Like the poems in the first part, the poems in this part immerse us in lexicology, revealing the author’s passion for language.  They enable us to appreciate how we use language and its fluidity.  

            Part Three includes several poems on what we might term characteristics and conditions.  “On Versions” playfully spans the four versions of the Gospels—Matthew, Mark, Luke, and John—and then moves on to words with the prefix of “ver,” among them: “Very, as in true”; “Verifiable./Verisimilitude”; “Verso, the other side/Conversion, turn/from one faith to another.” Henry presents more prefixes with the base word “version”: a-, or “Aversion,” meaning: “Turn away/in hatred, fear, disgust”; di-, or “Diversion,” meaning: “a joke or relief/from heavy matters . . .”; re-, or reversion, meaning to “turn back.” The prefix in- makes Inversion, meaning “Turn inside out.”  The poem is an interesting lesson in morphemes, in morphology.

            “On Privacy,” in Part Four, interrogates the concept of privacy.  Robinson Crusoe had no need to worry about this: “No need to hide privates/from primates, swinging in trees.” Goldilocks violates privacy with her home invasion.  What if she were to do so, in say, Manhattan? We’d find her spying “on the apartment opposite, like the invalid in Rear Window.”

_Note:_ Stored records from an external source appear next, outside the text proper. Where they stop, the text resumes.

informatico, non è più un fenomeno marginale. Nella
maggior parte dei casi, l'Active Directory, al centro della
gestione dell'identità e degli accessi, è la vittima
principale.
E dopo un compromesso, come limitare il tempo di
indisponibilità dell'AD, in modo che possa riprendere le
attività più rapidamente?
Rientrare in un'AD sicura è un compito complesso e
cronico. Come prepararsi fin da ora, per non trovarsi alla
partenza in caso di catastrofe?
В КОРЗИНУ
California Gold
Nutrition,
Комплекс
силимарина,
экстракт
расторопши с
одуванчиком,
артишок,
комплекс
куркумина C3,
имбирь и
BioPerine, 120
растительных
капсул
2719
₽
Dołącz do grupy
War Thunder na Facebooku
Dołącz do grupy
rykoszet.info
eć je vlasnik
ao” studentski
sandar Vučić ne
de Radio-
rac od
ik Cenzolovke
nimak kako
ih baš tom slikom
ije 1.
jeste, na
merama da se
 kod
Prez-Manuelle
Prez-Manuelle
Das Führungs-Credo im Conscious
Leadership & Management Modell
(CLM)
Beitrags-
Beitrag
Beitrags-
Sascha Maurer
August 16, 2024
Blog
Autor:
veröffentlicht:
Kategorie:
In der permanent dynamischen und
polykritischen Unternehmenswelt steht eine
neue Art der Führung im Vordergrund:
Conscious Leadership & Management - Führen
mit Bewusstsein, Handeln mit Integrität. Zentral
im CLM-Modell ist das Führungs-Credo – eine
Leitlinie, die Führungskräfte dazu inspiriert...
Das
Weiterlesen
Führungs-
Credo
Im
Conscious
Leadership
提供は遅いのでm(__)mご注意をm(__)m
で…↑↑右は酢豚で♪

What is the status of privacy, legally, morally, and so forth?  It’s a “right, we think.” There’s “Castle Doctine laws,” which “allow owners to shoot first”—and “Ask questions later.” There is an element of shame associated with privacy—shame, which “leads to/fig-leaves and shyness.”  This makes us think of Schopenhauer’s association of sex with shame. Then there’s the confessional nature of memoir and autobiography, the need or desire for privacy surrendered: Ben Franklin’s autobiography; Wordsworth’s “vision’s growth”; Joyce’s “portrait of a word-drunk youth.”  Henry makes us ponder on this revered value: who disrespects it, how it’s protected, and where or when it’s sacrificed.

Restless for Words captures our interest on several fronts: the way a given word has many different applications, the way it often works on several levels, the way words are formed.  We create our world through language, naming things Adam-like, thinking from the literal to the metaphorical.  We are “restless” to say what we mean, and what we mean is bound up in words that are created by lexical forms, but are constantly changing, forever taking on new meanings and forms, as we come to know, and create, our complex worlds. This is a mind-expanding collection: informative, often humorous, and decidedly astute.